Title | SpaceX Deploys Broadband Test Satellites, Fails to Catch Entire Fairing | |
Date | Friday February 23 2018, @03:28AM | |
Author | martyb | |
Topic | ||
from the how-about-a-game-of-ra^Hocket-ball? dept. |
SpaceX has launched the Paz satellite for a Spanish company using a Falcon 9 rocket, which also carried two secondary payloads: Microsat-2a and Microsat-2b. These are intended to test technologies needed to provide broadband Internet access from orbit:
SpaceX launched again on Thursday - this time to put a Spanish radar satellite above the Earth.
But there was a lot of interest also in the mission's secondary payloads - a couple of spacecraft the Californian rocket company will use to trial the delivery of broadband from orbit. SpaceX has big plans in this area. By sometime in the mid-2020s, it hopes to be operating more than 4,000 such satellites, linking every corner of Earth to the internet.
SpaceX projections show that the company expects its "Starlink" Internet service to have 40 million subscribers and $30 billion in revenue by 2025.
SpaceX also attempted to recover the $6 million payload fairing (nose cone) of the rocket using a specially-built "catcher's mitt" net boat called "Mr.

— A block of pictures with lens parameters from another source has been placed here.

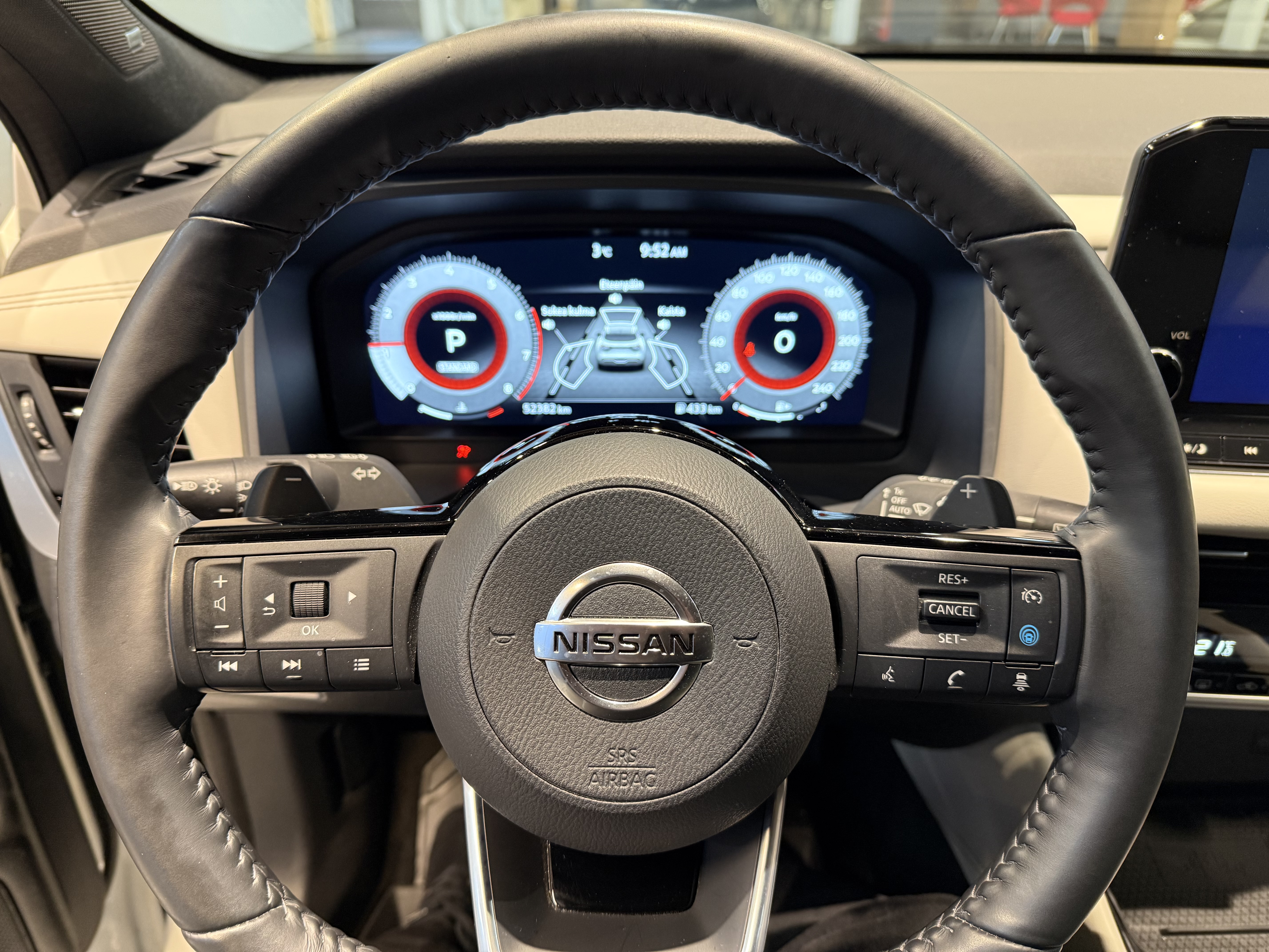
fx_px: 880
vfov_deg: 56.8
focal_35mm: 24
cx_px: 634
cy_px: 476
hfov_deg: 71.6
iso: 320
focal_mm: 6.76
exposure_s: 1/50
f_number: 1.78
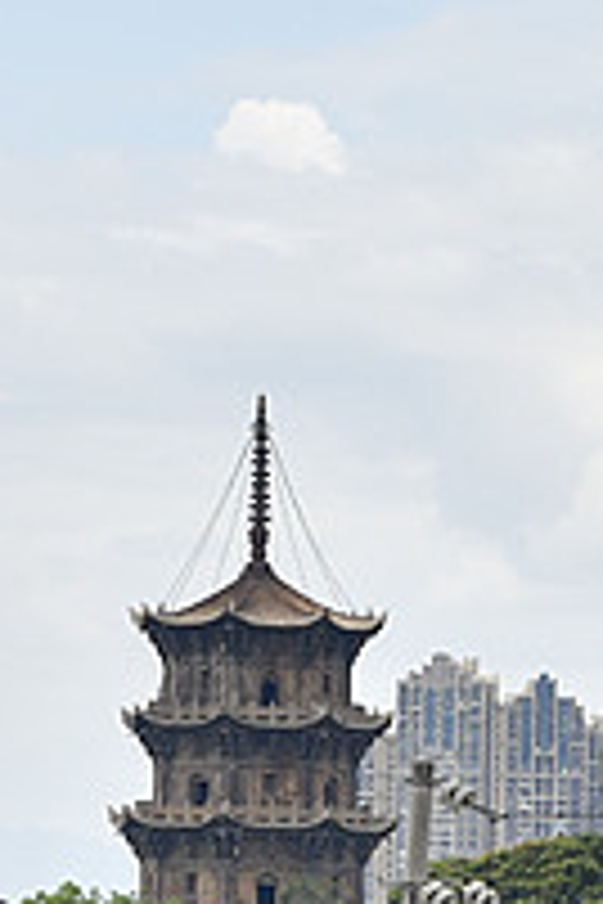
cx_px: 673
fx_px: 9898
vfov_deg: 5.2
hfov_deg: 3.5
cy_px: 778
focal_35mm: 394
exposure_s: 1/400
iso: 320
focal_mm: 66
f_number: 11
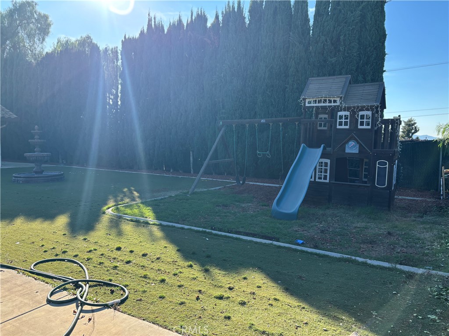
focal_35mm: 26
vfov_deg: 53.1
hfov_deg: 67.3
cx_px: 224
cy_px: 168
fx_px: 337
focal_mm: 5.96
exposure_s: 1/844
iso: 50
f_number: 1.6
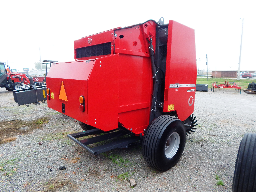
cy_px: 96
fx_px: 163
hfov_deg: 76.4
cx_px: 128
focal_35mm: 22
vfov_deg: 61.1
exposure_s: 1/80
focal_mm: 4
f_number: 3
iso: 125
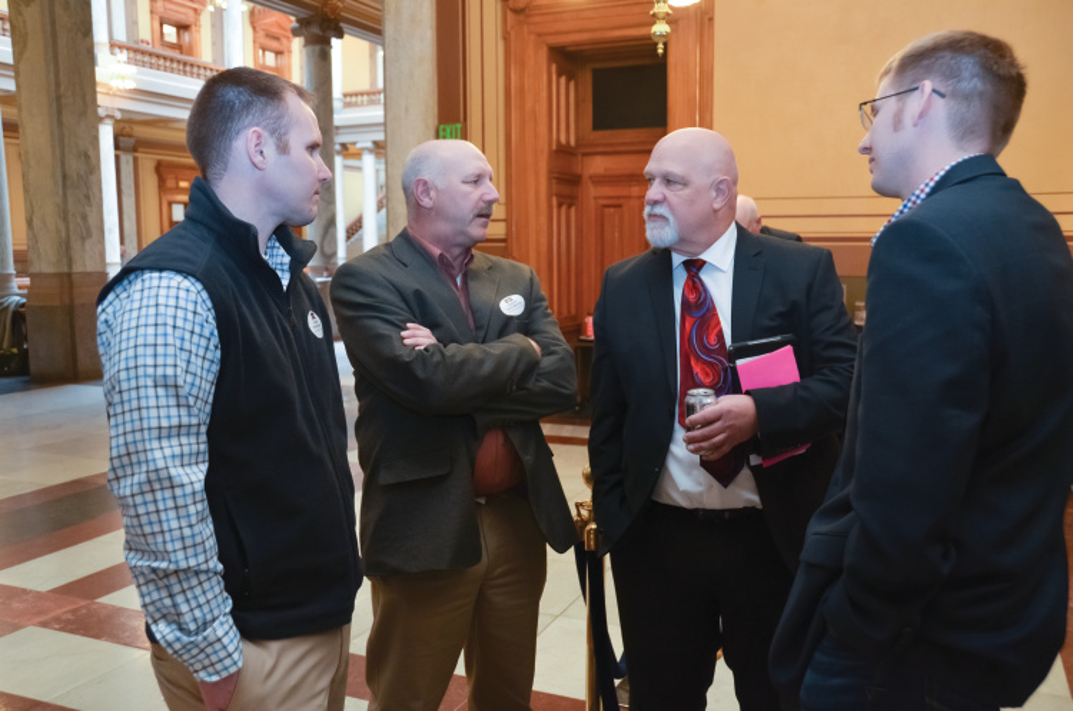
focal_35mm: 33
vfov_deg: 39.8
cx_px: 536
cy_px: 356
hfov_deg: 57.3
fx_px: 982
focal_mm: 22
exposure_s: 1/60
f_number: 4
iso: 800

Steven":
After launching its Falcon 9 rocket from California this morning, SpaceX used a giant net to try to recover the rocket's nose cone as it fell down in the Pacific Ocean. The first-time experiment failed, however: one of the pieces of the nose cone missed the net, which was attached to a ship, and landed intact on the sea surface instead.
[...] A typical rocket fairing doesn't have any onboard engines, however. So SpaceX has equipped its latest nose cone with a guidance system and thrusters, tiny engines that help guide the pieces through the atmosphere when they break away from the rocket. Then, as the pieces descend, they deploy thin parachute-like structures known as parafoils to slow their fall. Down at the surface, a SpaceX boat named Mr. Steven (a random name, Musk said) attempts to catch one of the fairing pieces with a giant net attached to large claw-like appendages.
SpaceX has been able to land its fairings in the ocean before, but this was the first time the company deployed Mr. Steven to catch one of the pieces. Musk noted that a fairing half missed the boat by a few hundred meters. However, the company should be able to fix the problem by making the parafoils bigger, he said.